TASK TO COMPLETE
Every line below is to be copied exactly, with the pictures left out.

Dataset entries
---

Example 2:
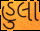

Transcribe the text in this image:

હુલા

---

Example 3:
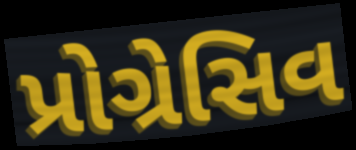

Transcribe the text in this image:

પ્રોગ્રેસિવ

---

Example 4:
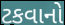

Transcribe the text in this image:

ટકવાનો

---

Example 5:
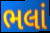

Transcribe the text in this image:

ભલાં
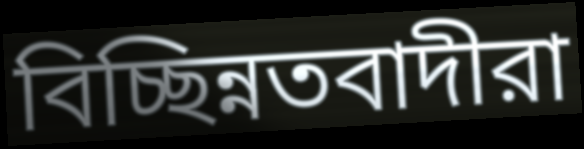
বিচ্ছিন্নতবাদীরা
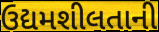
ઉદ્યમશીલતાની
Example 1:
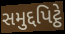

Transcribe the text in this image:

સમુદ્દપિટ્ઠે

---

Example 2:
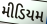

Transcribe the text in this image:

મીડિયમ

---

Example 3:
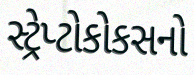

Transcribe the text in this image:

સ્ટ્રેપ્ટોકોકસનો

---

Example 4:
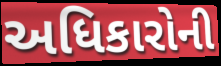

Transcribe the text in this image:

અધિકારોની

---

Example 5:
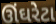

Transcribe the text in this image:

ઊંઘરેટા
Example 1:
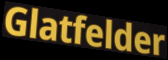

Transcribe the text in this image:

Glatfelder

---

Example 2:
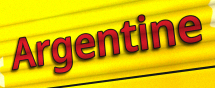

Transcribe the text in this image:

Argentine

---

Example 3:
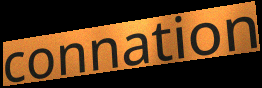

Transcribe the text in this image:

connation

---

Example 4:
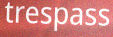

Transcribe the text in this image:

EXERCISE OUTPUT
---

Example 2:

Transcribe the text in this image:

હુલા

---

Example 3:

Transcribe the text in this image:

પ્રોગ્રેસિવ

---

Example 4:

Transcribe the text in this image:

ટકવાનો

---

Example 5:

Transcribe the text in this image:

ભલાં
বিচ্ছিন্নতবাদীরা
ઉદ્યમશીલતાની
Example 1:

Transcribe the text in this image:

સમુદ્દપિટ્ઠે

---

Example 2:

Transcribe the text in this image:

મીડિયમ

---

Example 3:

Transcribe the text in this image:

સ્ટ્રેપ્ટોકોકસનો

---

Example 4:

Transcribe the text in this image:

અધિકારોની

---

Example 5:

Transcribe the text in this image:

ઊંઘરેટા
Example 1:

Transcribe the text in this image:

Glatfelder

---

Example 2:

Transcribe the text in this image:

Argentine

---

Example 3:

Transcribe the text in this image:

connation

---

Example 4:

Transcribe the text in this image:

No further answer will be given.